Now let’s flip the context. A typical mobile user check their phone interface 150 times a day for updates. A Gen Y or Millenial user obviously much more than a Gen X user. The consumption patterns for information are changing continuously. Facebook style real-time updates which were revolutionary 5 years ago seem outdated in the mobile world. We live in an “attention deficit economy” where attention is the new basis for competition. The firms that create the evolving experience using data which can grab/hold your attention will attract marketing and ad $$.
As a result, the buzz and hype around data…small data, big data, machine data, social data, mobile data, wearables data….is relentless. As a result there are a lot of new initiatives and companies. I have been asked repeatedly by a lot of entrepreneurs and strategy teams about analytics market size and opportunity size. Product and services firms are also interested in opportunity sizing as they create new offerings in the data rich world.
I thought i would share a mashup of industry and market sizing data i have collected so far.
- How big is the overall market for Analytics, Big Data?
- How big is the market for Digital Customer Interaction or Engagement?
- How big is the market for Mobile and Social Intelligence?
- How big is the market for Wearables?
- What is growing fast, faster and fastest?
All good questions as services firms think about digital strategy, analytics and future state. You always want to be in the “hot” area… selling is easier, valuations are richer, revenue growth percentages exponential.
Mobile, Analytics and Big Data will be a multi-decade opportunity…. will be highly disruptive to some industries, affecting not only revenue and cost structures but also shaking up the core business and operating models.
“Information overload is not the problem. It’s filter failure.” – Clay Shirky
How Large is the IT Services Industry
According to Gartner 2013 Global IT spend expected to hit $3.7 Trillion. This includes software, hardware and services across multiple cycles of technology (many of which would co-exist in large corporations and governments).
According to IDC, the IT services market worldwide was estimated to be $855.2 billion in 2011 and is projected to grow to $1,071.9 billion by 2016, representing a five-year CAGR of 4.6%
Cloud services are growing the fastest… According to IDC, the global market for public IT cloud services spending is projected to grow from $40 billion in 2012 to $98 billion in 2016, a compound annual growth rate of over 25%. Cloud is changing the economics of data.
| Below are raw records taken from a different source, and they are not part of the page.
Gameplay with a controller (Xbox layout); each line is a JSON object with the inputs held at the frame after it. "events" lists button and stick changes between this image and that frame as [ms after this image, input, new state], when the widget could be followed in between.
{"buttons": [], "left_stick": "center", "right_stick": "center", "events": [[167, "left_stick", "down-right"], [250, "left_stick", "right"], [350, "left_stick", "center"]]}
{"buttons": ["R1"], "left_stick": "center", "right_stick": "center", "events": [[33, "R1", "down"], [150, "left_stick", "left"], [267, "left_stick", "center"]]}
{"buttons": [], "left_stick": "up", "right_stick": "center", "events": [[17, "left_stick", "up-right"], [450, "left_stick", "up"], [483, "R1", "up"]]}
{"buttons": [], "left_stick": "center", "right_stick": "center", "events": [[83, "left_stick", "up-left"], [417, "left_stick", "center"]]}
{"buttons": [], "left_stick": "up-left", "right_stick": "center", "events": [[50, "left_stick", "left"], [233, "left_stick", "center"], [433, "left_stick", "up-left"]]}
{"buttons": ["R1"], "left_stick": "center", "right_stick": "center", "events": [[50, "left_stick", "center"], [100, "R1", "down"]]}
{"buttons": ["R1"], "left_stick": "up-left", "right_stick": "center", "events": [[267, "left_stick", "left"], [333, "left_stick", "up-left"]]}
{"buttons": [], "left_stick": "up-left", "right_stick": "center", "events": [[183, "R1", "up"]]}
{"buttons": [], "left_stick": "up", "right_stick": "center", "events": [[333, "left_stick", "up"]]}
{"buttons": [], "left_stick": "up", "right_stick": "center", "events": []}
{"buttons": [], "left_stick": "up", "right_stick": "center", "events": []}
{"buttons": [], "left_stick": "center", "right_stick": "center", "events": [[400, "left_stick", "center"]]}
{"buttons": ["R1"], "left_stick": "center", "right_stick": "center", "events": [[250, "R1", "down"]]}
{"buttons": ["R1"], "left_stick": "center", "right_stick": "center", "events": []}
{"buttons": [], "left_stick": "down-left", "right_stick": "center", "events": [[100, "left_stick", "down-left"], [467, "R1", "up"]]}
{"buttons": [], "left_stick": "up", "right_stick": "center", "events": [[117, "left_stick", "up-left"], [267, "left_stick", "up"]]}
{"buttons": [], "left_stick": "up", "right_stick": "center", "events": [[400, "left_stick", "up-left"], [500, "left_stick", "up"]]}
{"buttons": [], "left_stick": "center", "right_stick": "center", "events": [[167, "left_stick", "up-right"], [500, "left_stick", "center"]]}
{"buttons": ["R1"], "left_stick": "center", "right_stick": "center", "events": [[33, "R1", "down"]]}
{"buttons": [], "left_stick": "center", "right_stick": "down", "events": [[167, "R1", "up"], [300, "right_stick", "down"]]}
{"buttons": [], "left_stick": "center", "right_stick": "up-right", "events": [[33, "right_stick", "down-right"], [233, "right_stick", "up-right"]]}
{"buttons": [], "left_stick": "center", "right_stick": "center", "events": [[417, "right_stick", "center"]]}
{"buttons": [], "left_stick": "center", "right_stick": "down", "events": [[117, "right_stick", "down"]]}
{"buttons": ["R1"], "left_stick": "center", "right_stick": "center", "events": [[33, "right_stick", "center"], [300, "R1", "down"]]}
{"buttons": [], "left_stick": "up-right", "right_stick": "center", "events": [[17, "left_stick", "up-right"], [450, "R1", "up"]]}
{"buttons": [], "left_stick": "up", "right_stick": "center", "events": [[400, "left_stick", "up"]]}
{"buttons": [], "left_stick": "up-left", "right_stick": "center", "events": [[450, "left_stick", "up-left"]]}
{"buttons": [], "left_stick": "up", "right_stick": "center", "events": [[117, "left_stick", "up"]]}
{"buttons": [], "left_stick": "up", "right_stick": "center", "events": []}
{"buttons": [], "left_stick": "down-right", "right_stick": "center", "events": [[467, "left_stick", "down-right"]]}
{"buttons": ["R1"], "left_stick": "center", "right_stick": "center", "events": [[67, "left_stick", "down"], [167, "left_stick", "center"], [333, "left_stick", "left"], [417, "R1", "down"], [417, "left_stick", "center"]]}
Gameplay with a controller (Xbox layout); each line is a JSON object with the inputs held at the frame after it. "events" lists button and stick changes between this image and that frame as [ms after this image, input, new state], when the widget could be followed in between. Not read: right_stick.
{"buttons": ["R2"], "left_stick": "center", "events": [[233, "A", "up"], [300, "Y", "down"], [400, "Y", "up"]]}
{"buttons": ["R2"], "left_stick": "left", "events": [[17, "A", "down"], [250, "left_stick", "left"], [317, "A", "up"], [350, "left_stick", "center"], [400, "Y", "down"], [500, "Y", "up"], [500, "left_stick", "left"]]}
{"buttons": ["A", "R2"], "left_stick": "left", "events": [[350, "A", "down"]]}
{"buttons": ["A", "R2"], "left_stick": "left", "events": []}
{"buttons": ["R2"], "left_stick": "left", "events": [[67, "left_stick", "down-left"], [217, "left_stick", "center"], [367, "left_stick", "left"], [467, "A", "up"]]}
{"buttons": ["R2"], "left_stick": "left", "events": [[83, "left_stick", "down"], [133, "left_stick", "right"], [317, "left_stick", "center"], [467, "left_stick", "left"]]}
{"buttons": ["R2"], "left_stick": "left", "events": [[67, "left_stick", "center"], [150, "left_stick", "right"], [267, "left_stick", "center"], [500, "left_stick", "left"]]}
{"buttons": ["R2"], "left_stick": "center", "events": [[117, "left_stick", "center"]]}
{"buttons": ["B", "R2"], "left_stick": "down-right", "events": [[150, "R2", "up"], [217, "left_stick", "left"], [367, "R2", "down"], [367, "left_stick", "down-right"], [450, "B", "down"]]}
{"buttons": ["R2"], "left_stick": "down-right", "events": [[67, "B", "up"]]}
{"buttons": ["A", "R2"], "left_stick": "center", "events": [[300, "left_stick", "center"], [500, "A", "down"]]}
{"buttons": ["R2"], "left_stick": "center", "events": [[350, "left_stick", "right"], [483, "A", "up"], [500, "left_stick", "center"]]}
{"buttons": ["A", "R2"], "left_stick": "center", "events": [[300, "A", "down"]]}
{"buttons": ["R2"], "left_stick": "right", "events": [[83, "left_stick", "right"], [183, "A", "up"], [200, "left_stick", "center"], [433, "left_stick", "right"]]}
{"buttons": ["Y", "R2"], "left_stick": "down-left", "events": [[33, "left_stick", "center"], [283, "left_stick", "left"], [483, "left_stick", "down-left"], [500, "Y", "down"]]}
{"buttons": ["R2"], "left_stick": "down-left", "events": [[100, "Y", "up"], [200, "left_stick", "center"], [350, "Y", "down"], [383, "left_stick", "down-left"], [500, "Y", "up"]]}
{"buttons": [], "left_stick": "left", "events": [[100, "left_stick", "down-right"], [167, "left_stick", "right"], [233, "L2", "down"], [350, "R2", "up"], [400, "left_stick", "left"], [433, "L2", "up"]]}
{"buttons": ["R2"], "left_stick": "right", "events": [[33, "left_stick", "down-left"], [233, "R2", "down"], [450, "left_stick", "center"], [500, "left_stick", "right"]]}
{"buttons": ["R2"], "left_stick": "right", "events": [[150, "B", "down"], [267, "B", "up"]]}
Mobile as a category is the fastest growing segment. Every decade a shift happens that compels companies to rethink every aspect of their IT strategy. Today, that shift is powered by mobile, social, and open technologies.
Think about some facts shaping the IT services size. There are 3 billion people connected to the Internet. And it is not just about people. Think about 200 billion devices from sensors to machines all connected to the Internet. And think about the pace. Every 60 seconds, there will be 1 million Facebook updates, 265,000 snapchats, 2.5 million Google searches and 204 million emails sent.
What does all of that mean for enterprise IT and the business? First, it is a connected world. Second, data is the currency of the new economy much like energy and natural resources in the industrial economy. And third, businesses and IT will be intelligent – marked by highly automated processes and artificial intelligence. In other words, business is changing like it never has before. It is a time of tremendous transformation for the technology industry and for our clients.
Addressable Spend: What segment is growing the fastest?
IT is becoming pervasive and user-driven in both Regulated (e.g., Health, Wealth) and Unregulated markets (e.g., Retail, Manufacturing). The accelerated adoption of the new technologies suggests that demand for IT services focused on these technologies is likely to grow at rates that outpace the growth of the overall IT services market worldwide.
According to IDC, worldwide spending on professional services related to implementing cloud services was $5.5 billion in 2011 and is expected to grow to $20.0 billion by 2016, a five-year CAGR of 29.2%. According to the same source, the mobile enterprise application platform market was $1.2 billion in 2011 and is expected to grow to $3.7 billion by 2016, a five-year CAGR of 24.1%.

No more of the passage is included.